***** DATASET *****
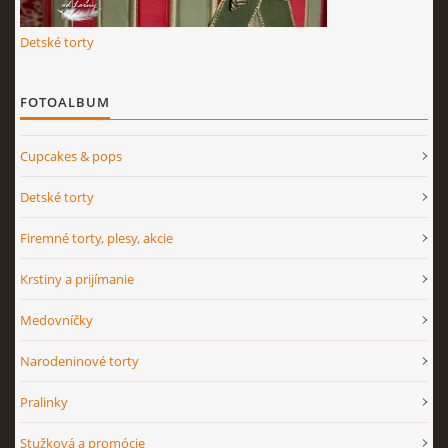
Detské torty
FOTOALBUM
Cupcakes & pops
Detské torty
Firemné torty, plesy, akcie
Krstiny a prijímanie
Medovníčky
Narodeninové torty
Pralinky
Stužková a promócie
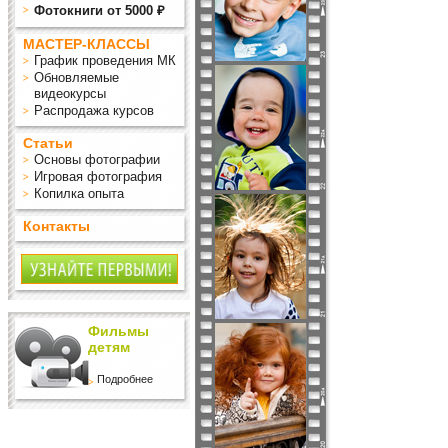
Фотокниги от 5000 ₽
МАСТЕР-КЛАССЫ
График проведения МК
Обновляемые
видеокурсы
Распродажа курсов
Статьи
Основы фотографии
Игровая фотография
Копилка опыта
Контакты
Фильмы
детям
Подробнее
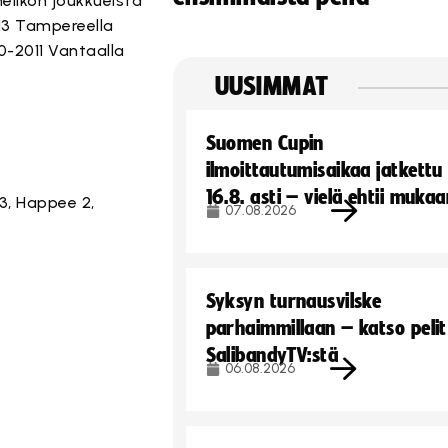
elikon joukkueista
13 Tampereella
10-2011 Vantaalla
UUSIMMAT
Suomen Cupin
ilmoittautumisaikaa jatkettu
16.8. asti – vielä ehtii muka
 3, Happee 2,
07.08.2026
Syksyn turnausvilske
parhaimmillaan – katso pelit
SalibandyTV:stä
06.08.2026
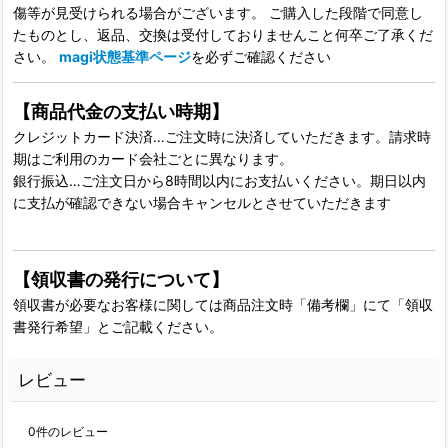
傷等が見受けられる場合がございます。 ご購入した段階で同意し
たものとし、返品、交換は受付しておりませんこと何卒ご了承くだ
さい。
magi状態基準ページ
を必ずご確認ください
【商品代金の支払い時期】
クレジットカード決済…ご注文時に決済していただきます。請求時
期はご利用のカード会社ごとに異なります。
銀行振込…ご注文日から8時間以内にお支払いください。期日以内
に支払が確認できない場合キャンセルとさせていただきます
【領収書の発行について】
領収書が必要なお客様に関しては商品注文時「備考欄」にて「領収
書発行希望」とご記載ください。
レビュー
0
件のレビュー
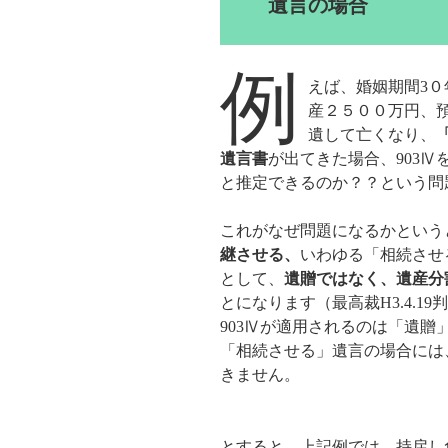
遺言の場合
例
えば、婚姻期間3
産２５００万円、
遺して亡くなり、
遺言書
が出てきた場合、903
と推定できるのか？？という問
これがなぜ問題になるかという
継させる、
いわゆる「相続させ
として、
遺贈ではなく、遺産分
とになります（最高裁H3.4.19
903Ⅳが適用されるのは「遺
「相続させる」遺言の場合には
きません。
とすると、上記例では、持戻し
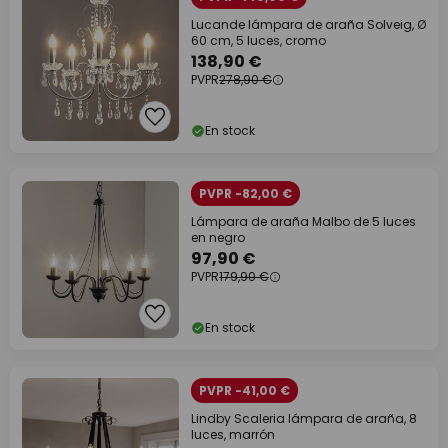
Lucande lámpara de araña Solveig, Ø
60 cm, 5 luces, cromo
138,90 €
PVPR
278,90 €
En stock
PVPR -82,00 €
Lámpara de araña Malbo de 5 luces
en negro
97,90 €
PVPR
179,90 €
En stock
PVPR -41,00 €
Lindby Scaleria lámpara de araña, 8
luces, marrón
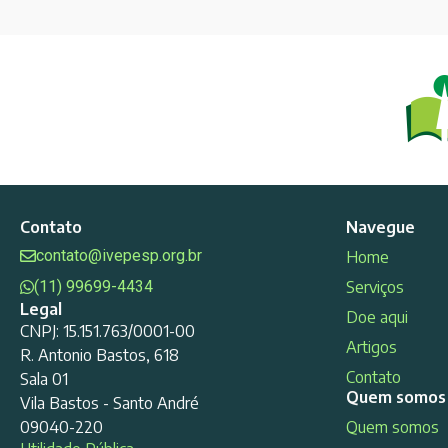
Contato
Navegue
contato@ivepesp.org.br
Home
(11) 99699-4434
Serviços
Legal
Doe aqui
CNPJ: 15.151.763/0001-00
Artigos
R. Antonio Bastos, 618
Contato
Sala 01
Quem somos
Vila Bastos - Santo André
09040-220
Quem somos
*****
Each line of the entries holding the string "torty" should be found and copied.

_ANSWER FOR THIS EXERCISE_
Detské torty
Detské torty
Firemné torty, plesy, akcie
Narodeninové torty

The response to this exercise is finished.